Réflexions sur de nouvelles Mesure Agro-Environnementales et Climatiques (MAEC) en faveur des apiculteurs
Concernant les agriculteurs ou apiculteurs, la nouvelle programmation de la Politique Agricole Commune (PAC) 2023-2027 reste centrée sur la MAEC-API qui vise à maintenir le service de pollinisation assuré par les abeilles domestiques dans des zones intéressantes au titre de la préservation de la biodiversité. Afin de l’enrichir éventuellement de nouvelles dispositions, des salariés et administrateurs du réseau R&D apicole, réunissant le réseau national des Associations de développement de l’Apiculture (ADA) et l’ITSAP-Institut de l’abeille, ont dialogué de manière originale, donnant naissance à quatre nouvelles dispositions, soumises à l’interprofession INTERAPI.

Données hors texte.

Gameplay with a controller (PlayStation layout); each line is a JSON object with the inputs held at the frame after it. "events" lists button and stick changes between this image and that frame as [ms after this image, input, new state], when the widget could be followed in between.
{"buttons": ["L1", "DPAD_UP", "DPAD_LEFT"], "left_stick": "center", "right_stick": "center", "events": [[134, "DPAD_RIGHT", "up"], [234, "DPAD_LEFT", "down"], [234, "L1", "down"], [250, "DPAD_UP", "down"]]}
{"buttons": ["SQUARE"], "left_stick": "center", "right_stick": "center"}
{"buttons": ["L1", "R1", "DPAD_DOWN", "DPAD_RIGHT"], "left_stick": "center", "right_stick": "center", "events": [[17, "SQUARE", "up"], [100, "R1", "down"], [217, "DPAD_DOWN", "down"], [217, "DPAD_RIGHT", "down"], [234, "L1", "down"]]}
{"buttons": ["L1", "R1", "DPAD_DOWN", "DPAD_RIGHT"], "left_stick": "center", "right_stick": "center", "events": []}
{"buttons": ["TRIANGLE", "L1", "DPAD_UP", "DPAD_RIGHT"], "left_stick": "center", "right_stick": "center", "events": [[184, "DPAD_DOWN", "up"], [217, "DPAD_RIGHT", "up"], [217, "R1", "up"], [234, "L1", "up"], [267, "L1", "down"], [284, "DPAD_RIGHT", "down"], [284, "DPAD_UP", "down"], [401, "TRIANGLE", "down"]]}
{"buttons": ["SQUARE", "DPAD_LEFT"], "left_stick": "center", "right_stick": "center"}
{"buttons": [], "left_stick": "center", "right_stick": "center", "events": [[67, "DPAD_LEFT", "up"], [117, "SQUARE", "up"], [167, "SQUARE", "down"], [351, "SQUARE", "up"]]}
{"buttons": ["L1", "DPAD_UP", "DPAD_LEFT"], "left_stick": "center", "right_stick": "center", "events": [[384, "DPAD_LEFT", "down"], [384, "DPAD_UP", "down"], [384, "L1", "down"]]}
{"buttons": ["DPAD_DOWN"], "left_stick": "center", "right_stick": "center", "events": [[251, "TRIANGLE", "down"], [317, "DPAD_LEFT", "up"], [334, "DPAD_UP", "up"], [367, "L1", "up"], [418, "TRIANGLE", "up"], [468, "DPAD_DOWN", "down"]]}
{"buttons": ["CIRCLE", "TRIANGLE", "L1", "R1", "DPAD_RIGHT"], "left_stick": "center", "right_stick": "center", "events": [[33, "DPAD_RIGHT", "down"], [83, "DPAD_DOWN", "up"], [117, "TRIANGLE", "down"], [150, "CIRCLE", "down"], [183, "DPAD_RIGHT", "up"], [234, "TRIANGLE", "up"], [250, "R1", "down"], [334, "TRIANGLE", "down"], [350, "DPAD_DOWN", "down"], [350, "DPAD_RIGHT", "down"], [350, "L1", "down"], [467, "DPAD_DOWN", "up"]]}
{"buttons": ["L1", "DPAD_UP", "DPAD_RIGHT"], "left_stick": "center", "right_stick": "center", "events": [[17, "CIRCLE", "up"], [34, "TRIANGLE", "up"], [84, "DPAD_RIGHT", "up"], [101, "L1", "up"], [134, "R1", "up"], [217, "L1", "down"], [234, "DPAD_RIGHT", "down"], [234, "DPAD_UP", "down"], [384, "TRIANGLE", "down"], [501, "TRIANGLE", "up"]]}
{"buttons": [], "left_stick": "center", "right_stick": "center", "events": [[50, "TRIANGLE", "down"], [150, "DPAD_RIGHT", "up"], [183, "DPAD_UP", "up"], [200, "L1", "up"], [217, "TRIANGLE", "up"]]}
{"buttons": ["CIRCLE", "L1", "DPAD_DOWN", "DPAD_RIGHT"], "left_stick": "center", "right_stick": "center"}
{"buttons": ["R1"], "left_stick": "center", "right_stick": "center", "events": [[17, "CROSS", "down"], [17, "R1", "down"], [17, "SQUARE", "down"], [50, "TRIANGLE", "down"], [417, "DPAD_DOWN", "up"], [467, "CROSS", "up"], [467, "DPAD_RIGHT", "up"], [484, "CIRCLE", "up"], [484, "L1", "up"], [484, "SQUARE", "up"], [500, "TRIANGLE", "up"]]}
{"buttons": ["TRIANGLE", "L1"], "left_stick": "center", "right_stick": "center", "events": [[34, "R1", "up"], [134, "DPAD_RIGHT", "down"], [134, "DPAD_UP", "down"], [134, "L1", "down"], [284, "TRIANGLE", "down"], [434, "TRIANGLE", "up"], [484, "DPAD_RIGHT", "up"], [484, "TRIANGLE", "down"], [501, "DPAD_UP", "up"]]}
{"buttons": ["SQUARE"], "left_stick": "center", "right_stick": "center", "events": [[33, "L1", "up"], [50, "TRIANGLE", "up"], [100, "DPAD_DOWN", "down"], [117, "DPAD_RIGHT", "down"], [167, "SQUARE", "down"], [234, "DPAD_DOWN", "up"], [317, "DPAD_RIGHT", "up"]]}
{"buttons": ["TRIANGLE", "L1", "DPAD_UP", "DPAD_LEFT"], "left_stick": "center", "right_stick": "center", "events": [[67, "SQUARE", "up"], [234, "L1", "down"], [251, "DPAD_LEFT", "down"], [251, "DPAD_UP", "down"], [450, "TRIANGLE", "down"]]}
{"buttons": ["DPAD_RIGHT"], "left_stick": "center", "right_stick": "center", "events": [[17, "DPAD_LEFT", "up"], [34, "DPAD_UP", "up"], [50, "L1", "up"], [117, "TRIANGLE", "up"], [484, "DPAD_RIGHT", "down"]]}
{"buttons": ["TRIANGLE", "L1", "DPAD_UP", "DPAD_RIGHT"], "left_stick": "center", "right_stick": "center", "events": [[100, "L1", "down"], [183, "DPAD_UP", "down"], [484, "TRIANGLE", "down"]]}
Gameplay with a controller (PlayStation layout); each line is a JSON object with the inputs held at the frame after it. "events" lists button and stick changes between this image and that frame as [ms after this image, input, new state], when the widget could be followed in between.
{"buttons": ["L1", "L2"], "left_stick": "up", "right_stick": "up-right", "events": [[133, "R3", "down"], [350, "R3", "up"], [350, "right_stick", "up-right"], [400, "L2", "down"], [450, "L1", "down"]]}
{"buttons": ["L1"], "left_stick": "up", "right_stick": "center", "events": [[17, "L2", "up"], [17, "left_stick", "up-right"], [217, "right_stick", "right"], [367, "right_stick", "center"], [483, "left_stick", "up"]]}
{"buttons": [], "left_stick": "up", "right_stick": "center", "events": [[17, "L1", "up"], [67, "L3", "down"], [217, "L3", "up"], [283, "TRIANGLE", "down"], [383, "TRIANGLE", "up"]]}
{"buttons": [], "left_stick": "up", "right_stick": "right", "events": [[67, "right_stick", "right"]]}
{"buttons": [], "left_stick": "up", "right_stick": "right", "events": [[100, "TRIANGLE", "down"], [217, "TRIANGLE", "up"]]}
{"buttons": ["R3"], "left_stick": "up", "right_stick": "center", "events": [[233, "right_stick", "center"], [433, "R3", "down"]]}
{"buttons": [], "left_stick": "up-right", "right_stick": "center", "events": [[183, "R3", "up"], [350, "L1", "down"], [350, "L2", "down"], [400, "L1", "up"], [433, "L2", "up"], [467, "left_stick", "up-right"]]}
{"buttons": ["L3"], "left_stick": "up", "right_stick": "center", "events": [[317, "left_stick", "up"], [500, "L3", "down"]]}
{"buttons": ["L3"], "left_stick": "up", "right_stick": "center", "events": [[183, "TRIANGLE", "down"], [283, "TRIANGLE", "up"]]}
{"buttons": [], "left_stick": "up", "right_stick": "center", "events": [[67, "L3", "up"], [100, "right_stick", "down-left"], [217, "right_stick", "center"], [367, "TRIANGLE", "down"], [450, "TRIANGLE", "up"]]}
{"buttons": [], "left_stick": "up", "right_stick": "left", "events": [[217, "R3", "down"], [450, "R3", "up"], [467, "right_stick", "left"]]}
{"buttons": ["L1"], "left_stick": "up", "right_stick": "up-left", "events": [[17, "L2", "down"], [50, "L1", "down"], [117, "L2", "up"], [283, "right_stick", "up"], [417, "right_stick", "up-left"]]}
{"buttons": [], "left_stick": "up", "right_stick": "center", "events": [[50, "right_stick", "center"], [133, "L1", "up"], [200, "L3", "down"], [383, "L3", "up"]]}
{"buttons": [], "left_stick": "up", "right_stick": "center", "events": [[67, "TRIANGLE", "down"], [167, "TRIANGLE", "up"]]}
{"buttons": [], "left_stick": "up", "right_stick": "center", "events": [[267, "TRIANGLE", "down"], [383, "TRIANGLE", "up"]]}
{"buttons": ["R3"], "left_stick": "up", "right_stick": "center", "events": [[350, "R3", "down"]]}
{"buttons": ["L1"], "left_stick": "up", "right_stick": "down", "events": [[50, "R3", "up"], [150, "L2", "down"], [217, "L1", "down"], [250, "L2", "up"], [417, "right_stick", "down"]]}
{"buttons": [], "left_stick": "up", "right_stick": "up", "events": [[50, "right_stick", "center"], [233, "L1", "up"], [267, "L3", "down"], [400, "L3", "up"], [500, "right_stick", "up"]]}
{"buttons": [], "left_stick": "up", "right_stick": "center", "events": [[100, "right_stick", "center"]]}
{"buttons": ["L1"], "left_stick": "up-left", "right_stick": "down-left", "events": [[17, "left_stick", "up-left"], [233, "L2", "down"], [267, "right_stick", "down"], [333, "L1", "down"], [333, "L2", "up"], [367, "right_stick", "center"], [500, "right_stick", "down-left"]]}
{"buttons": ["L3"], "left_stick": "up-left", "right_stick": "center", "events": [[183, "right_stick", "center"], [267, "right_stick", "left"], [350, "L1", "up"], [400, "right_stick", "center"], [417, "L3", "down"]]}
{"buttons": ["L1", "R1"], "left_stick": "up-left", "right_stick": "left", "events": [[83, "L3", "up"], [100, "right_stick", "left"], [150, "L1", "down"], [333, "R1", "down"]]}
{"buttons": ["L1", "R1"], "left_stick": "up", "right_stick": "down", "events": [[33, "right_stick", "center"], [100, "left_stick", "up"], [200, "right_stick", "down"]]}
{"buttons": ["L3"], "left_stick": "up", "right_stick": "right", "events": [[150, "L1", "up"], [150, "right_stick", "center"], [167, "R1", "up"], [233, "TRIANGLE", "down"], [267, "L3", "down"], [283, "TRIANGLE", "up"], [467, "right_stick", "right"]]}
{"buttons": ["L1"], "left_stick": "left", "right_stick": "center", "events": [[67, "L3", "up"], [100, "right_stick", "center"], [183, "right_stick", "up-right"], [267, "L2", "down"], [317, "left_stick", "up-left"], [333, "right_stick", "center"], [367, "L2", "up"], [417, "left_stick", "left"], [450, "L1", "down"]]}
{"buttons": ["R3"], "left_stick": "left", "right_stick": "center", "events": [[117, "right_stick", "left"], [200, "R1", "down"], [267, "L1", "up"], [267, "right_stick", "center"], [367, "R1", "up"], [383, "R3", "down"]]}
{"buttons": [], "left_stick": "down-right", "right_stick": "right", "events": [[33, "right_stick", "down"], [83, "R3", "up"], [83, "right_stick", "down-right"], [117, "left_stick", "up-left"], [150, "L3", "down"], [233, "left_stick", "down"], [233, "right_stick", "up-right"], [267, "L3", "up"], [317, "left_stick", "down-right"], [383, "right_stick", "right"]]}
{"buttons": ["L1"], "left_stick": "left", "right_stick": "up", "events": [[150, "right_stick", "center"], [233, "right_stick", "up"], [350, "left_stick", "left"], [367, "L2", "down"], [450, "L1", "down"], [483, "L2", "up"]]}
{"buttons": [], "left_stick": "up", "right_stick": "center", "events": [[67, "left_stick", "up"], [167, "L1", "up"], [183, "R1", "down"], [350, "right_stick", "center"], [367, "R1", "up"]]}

Le Plan Pluriannuel d’engagement (PPE), validé par les administrateurs de l’ITSAP-Institut de l’abeille lors de l’Assemblée Générale 2020, a acté une nouvelle gouvernance une nouvelle gouvernance entre les deux têtes du réseau, ce dernier et ADA France. Ces cellules de coordination rassemblent des salariés et des élus du réseau R&D dont l’objectif est d’éclairer les choix stratégiques de nos administrateurs, d’un point de vue technique. Elles ont également vocation à répondre aux questions des apiculteurs afin de les aider à améliorer la durabilité de leurs exploitations. Une nouvelle cellule a donc été créée par les Conseils d’Administration des deux structures pour réfléchir et proposer ensemble de nouvelles mesures agro-environnementales et climatiques dans la programmation 2022-2027 de la PAC. Si l’ITSAP-Institut de l’abeille avait travaillé seul sur ce sujet lors du précédent programme en 2012, il lui est apparu nécessaire en 2021 d’anticiper et de coordonner des échanges techniques avec ADA France afin de proposer des conclusions et perspectives concertées à l’interprofession.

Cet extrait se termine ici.